The book itself is rather on the small side the text portions are easily obscured by my hand, and it may just be the cynic in me but I feel the reason for the diminutive size is two fold first if it were a larger book most of the entries would shrink from several pages to barely one to one and a half and the book would only be a third of it's thickness and thickness matters more to the subconscious of the shopper. In the section on spirit boards there is a not so subtle suggestion to purchase his own board over the Ouija board (a quick google reveals that his board is less than aesthetically pleasing). He could have at least split up the derision of the Ouija and the suggestion for his own. One thing I don't care for is the huge amount of divination systems touched on in the book, the author does explains his justifications of how they can be considered a form of spirit communication, but I kind of feel that is out of place. Although I suppose the aim for a solitary ability may have necessitated the need. I did a lot of skipping when it came to the the actual how and meaning of things the few time I checked in I found nothing there I wasn't already familiar with. Like I said it was touched on, all the info that was given is what could be best described as the bare minimum information needed to attempt the divination.

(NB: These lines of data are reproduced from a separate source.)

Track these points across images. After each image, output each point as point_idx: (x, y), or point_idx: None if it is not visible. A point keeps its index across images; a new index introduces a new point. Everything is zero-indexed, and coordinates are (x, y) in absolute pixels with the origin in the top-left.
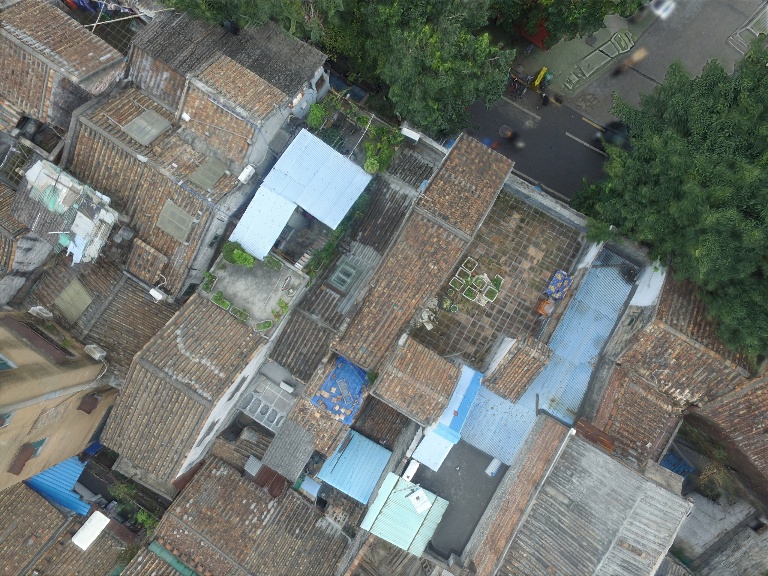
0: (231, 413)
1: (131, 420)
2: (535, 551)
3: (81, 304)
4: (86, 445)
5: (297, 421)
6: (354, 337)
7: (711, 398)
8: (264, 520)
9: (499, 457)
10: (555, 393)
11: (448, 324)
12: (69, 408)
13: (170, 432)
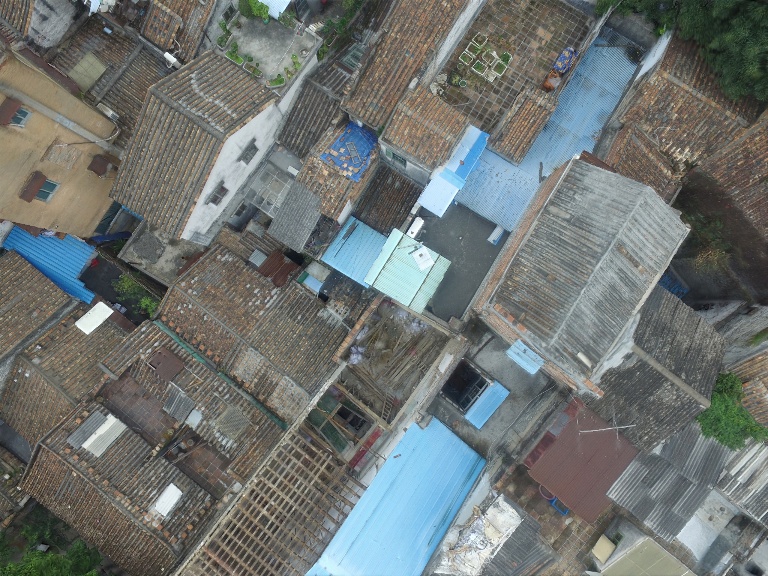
0: (238, 200)
1: (142, 165)
2: (536, 264)
3: (95, 73)
4: (93, 233)
5: (305, 182)
6: (365, 92)
7: (710, 153)
8: (267, 304)
9: (501, 224)
10: (558, 163)
11: (456, 99)
12: (80, 160)
13: (181, 174)
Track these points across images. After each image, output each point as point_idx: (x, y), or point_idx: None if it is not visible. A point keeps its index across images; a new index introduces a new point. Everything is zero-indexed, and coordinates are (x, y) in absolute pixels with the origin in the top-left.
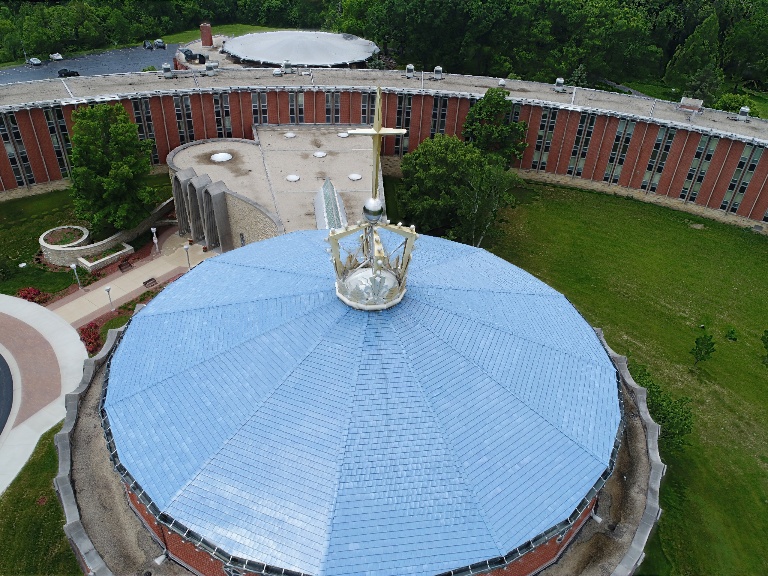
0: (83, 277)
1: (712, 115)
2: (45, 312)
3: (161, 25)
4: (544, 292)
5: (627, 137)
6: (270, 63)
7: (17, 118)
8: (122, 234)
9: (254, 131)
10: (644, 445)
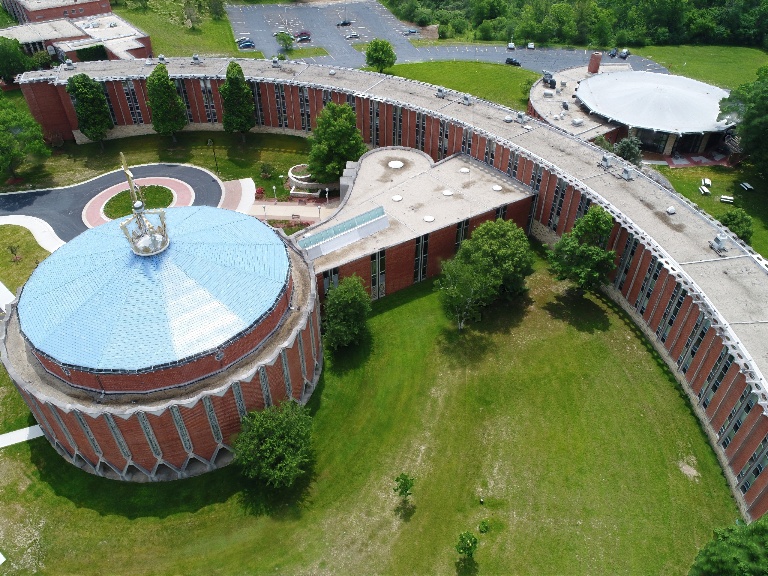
0: (285, 197)
1: None
2: (250, 203)
3: (655, 35)
4: (238, 316)
5: (703, 330)
6: (587, 106)
7: (333, 95)
8: (322, 184)
9: (450, 156)
10: None
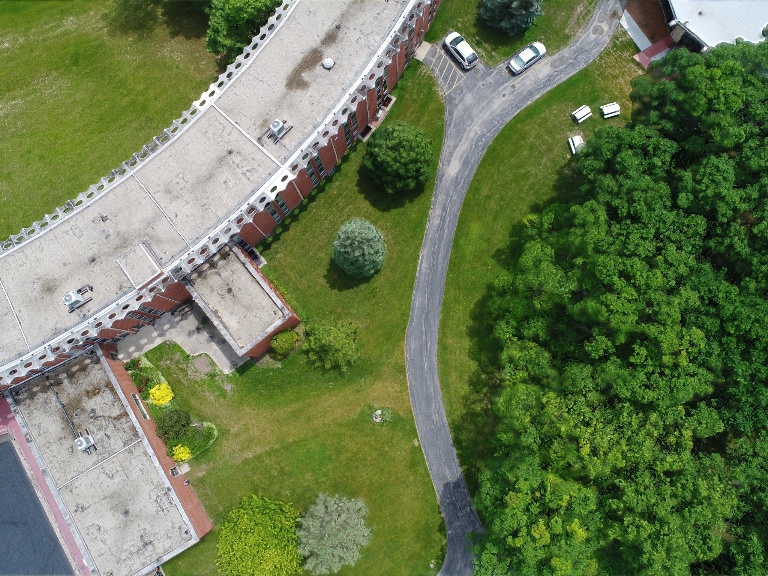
0: None
1: (109, 276)
2: None
3: None
4: None
5: None
6: None
7: None
8: None
9: None
10: None
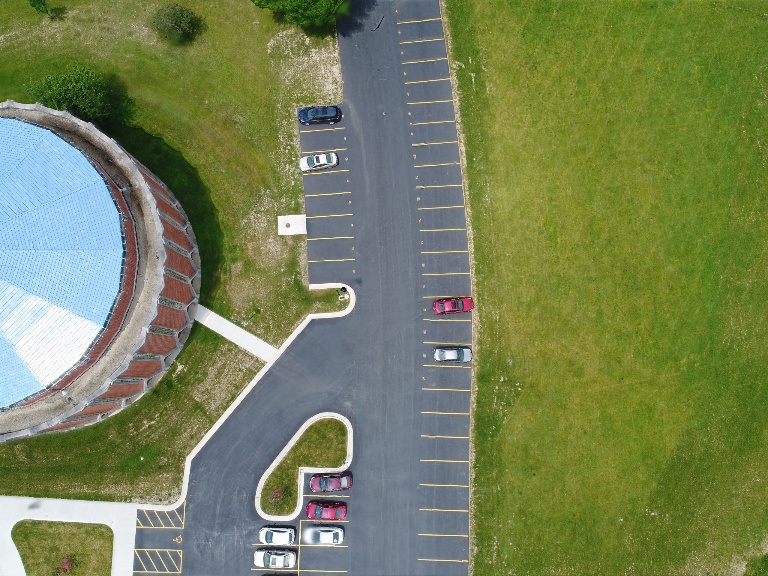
0: None
1: None
2: None
3: None
4: None
5: None
6: None
7: None
8: None
9: None
10: (97, 137)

I'm having trouble feeling like this book earned my $15 I don't really know anything leaving that I didn't going in beyond historical factoids. My main issue lies with the shortness of the chapters, simply because for every subject in the book to which only a few scant pages are dedicated there are whole books to be found. I'm rather sure I've wrote longer Skype messages on some of the subjects. It's more an introduction to various spiritualistic and divinatory techniques than a book on how to perform a seance alone. You could buy it, find the ones you prefer, and then get the longer tomes on the subjects. I feel I would have been better served had he narrowed it to a few techniques and gone in depth on them than the brief runs downs provided.